Initial aspects of our work were recently published in Langmuir.

A comparison of PAMAM dendrimers imaged with a commercial AFM tip and a single-wall carbon nanotube AFM tip grown in our lab is shown below. In panel a, the clusters of three,four, and five dendrimers are apparent, however, there is not direct resolution of the individual particles. In panel b, the individual dendrimers are directly visualized. A comparison of the two 4 dendrimer clusters is shown in panel c. Panel d give a line scan of the seven dendrimer cluster highlighted in panel b.

 

We have also studied covalently linked clusters of dendrimers known as tectodendrimers. Tectodendrimers consists of a PAMAM dendrimer core surrounded by a lower generation dendrimer that are covalently linked to the central dendrimer. In the image shown below, a G7 dendrimer linked to ~11 G5 dendrimers is adsorbed onto a mica surface. AFM analysis allows the number of G5 dendrimers linked to the G7 core to be assessed. One advantage of the tectodendrimer architecuture is the ability to make each individual dendrimer perform a separate function.

This image is in many ways a wonderful technical accomplishment. We used single-wall carbon nanotube probes to directly measure the core to shell dendrimer ratio in this unique nanodevices. However, my good colleague Prof. Neil Marsh saw things somewhat differently. His rather unique view, posted on my door in the mid of night, is reprinted here for your amusement.

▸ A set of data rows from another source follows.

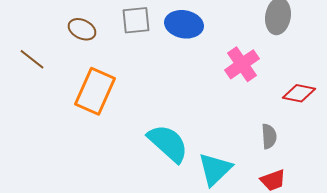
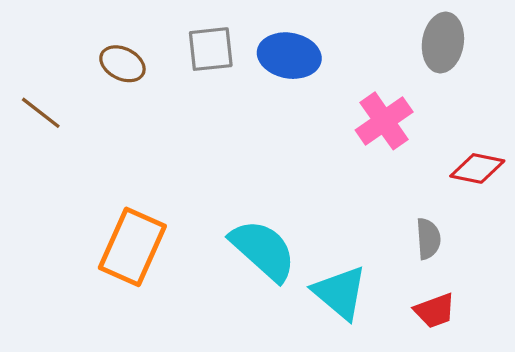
orange rectangle: (95, 91) -> (132, 247), moved
cyan triangle: (215, 169) -> (340, 293), turned -36

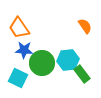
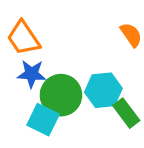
cyan square: (18, 78) -> (43, 120), moved

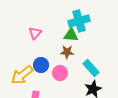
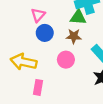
blue circle: (41, 65) -> (45, 33), moved
yellow arrow: (22, 75) -> (24, 62), turned 50

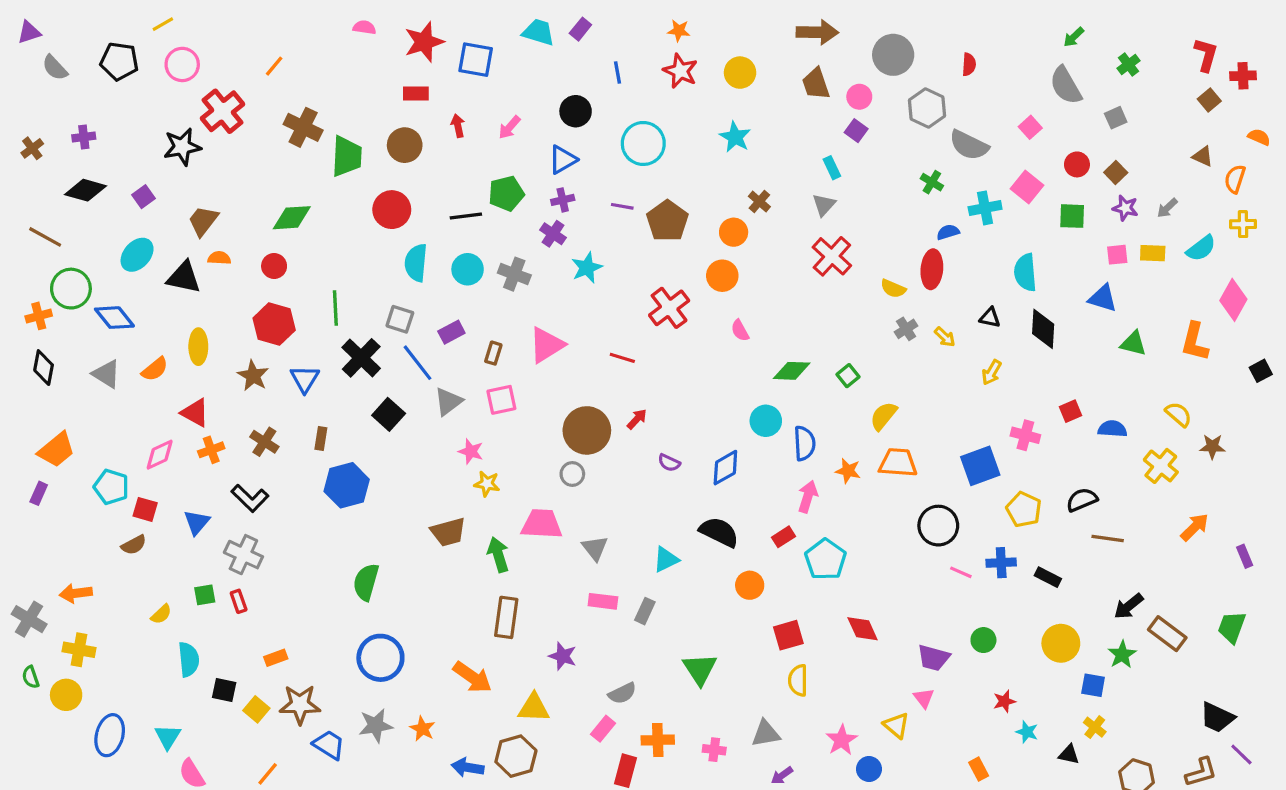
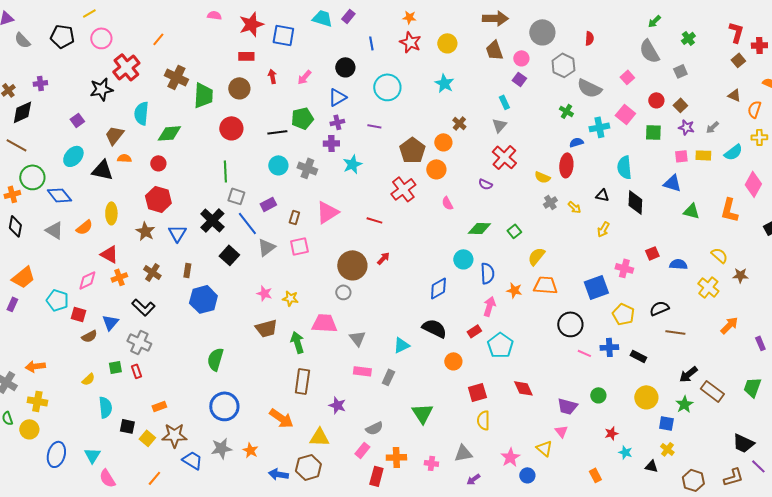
black diamond: (85, 190) -> (22, 112), moved, turned -40
brown pentagon: (667, 221) -> (412, 150), moved
purple cross: (553, 234) -> (331, 143), turned -35
cyan semicircle: (416, 263) -> (141, 113), moved
green line: (335, 308) -> (225, 171), moved
pink star: (471, 451) -> (264, 293), moved
purple semicircle: (669, 463) -> (485, 184), moved
brown semicircle: (134, 545) -> (89, 336), moved

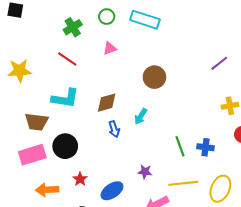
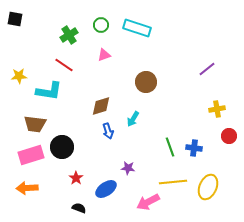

We are very actively pursuing the effects the nanodevices have on cell apoptosis. Keep an eye here for upcoming results. In the meantime, here is an optical microscopy movie of staurosporine induced apoptosis (thanks to Andy Budor and Jim Bealls). You will need the Quicktime Application to view this movie.

The project with the MNiMBS on dendrimer-based drug transport agents was highlighted on the cover of C&EN News (August 26, 2002).